Type of sound therapy

Vibroacoustic therapy (VAT) is a type of sound therapy that involves passing low frequency sine wave vibrations into the body via a device with embedded speakers. This therapy was developed in Norway by Olav Skille in the 1980s. The Food and Drug Administration determined that vibroacoustic devices, are "substantially equivalent" to other therapeutic vibrators, which are "intended for various uses, such as relaxing muscles and relieving minor aches and pains"; thus, vibroacoustic devices (therapeutic vibrators) are "exempt from clinical investigations, Good Guidance Practices (GGPs), and premarket notification and approval procedures."

==Frequencies==
Vibroacoustic therapy uses low frequency sinusoidal vibrations between 0 and 500Hz depending on the product's frequency response and capabilities. This is similar to the range of subwoofers or vibrating theater seating. Human mechanoreceptors, such as Pacinian corpuscles, can detect vibrations up to 1,000 Hz, frequencies between 30 Hz and 120 Hz are generally considered to have a calming and relaxing effect, which is why they are often used in therapeutic contexts.40 Hz specifically, has been widely studied in vibroacoustic therapy and other fields due to its potential benefits, such as promoting relaxation and improving focus. In addition to sinusoidal waves, vibroacoustic music is specifically composed for vibroacoustic therapy. These compositions incorporate low-frequency musical instruments and advanced audio engineering techniques to create an immersive and enjoyable therapeutic experience. The combination of carefully engineered music and vibroacoustic technology enhances the physical and emotional benefits of the therapy.

==Devices==
Vibroacoustic devices come in a range of forms including beds, chairs, pillows, mats, wristbands, wearable backpacks, and simple DIY platforms. They generally function by playing sound files through transducers, bass shakers, or exciters which then transfer the vibrations into the body. Some devices attempt to target very specific parts of the body such as the wrist or the spine.

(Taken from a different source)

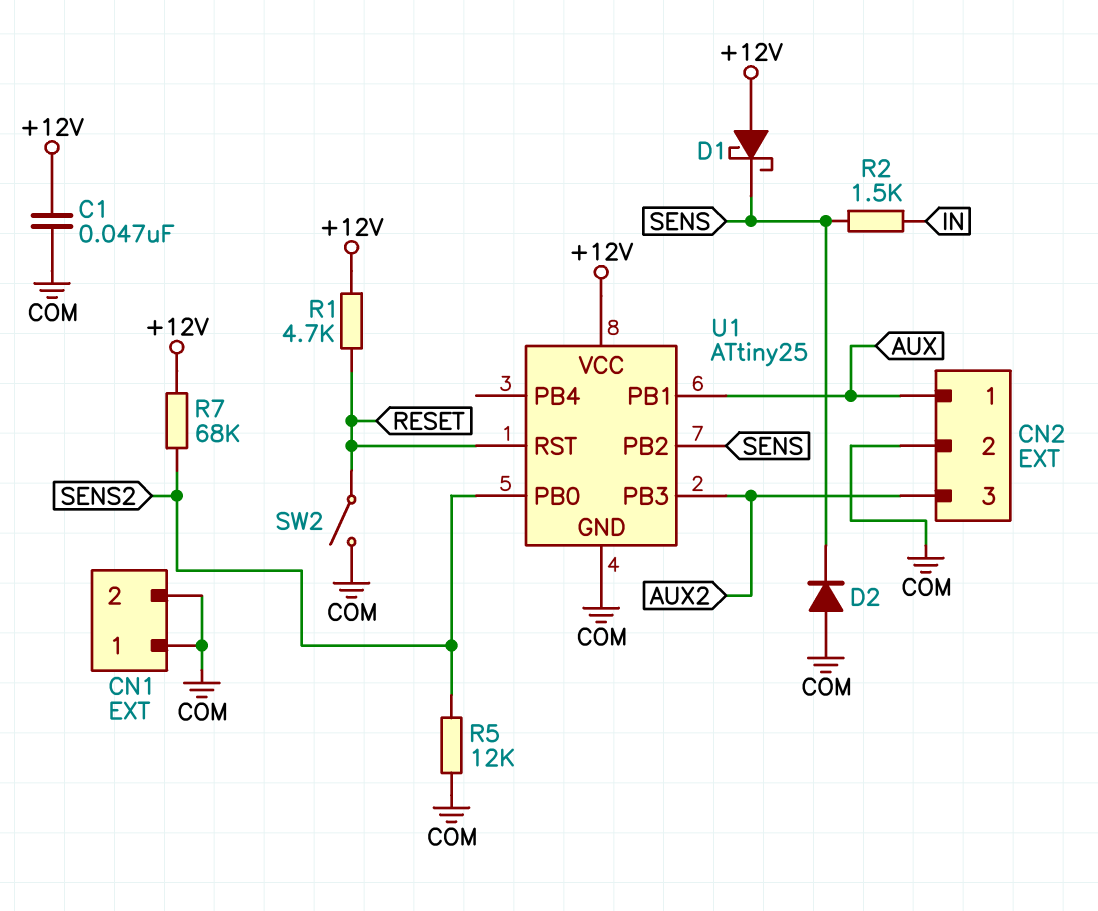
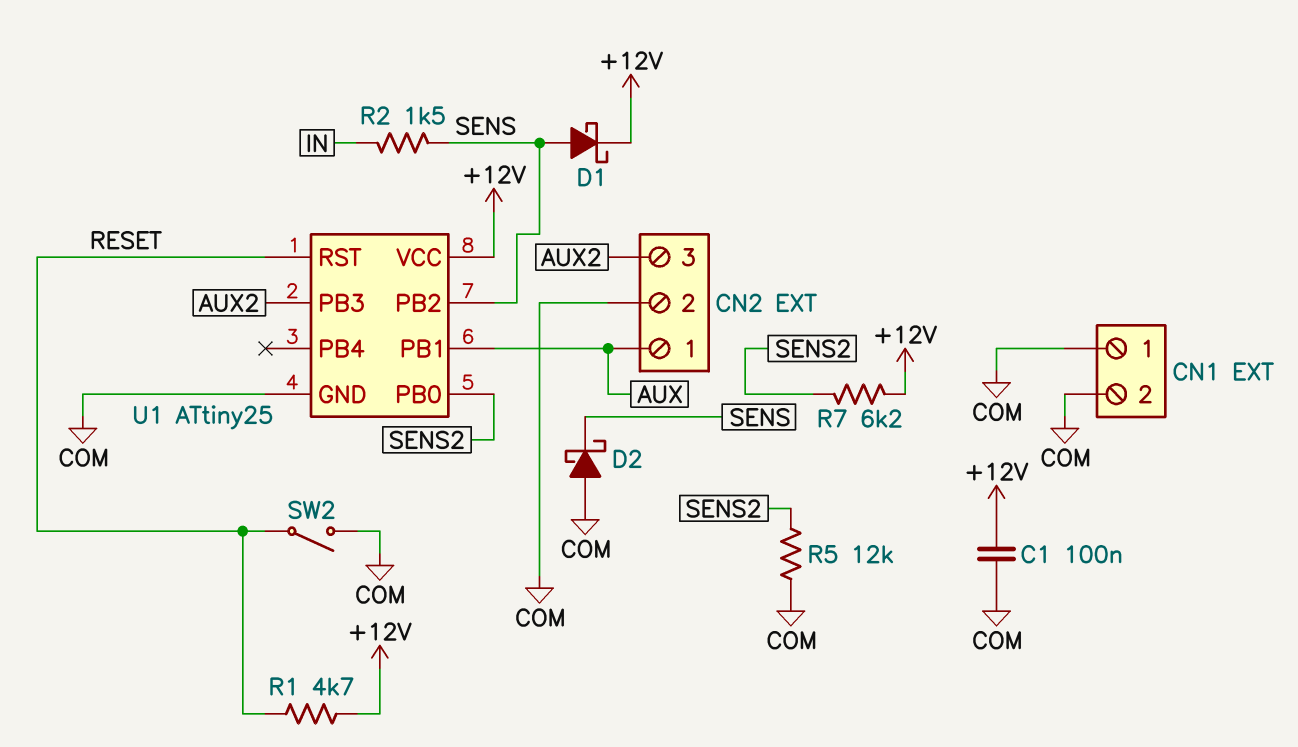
C1: 47nF (+12V, COM) -> 100nF (+12V, COM)
D1: schottky (A +12V, K SENS) -> schottky (A SENS, K +12V)
D2: diode (A COM, K SENS) -> schottky (A COM, K SENS)
R7: 68k (+12V, SENS2) -> 6.2k (+12V, SENS2)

==Proposed mechanisms of action==
Pallesthesia, the ability to perceive vibration, plays a crucial role in vibroacoustic therapy. This form of therapy relies on the body's sensitivity to mechanical vibrations. By stimulating vibratory perception through therapeutic sound waves, vibroacoustic therapy aims to promote physical and emotional well-being.
Another proposed mechanisms of action for vibroacoustic therapy is brainwave entrainment. Entrainment suggests that brainwaves will synchronize with rhythms from sensory input. This further suggests that some brainwave frequencies are preferable to others in given situations.

==Current practice==
Vibroacoustic therapy is available at a number of spas, resorts, and clinics around the world as well as a number of professional and holistic practitioners.

==Related therapies==
Vibroacoustic Therapy is closely related to Physio Acoustic Therapy (PAT) which was developed by Petri Lehikoinen in Finland. Both are examples of low frequency sound stimulation (LFSS). More broadly, they are subsets of Rhythmic Sensory Stimulation (RSS) which is being studied across a range of sensory modalities.

==Criticism==
The science behind vibroacoustic therapy has been questioned by multiple sources. Some sources refer to it as pseudoscience and the TedX talk by prominent vibroacoustic researcher Lee Bartel has been tagged as falling outside of the TED talk guidelines. Practitioners of VAT do agree that more research is needed as VAT has been a largely clinical practice since its inception. Academic research published in peer reviewed journals and meeting higher scientific standards is being pursued at the University of Toronto and other institutions to address these objections.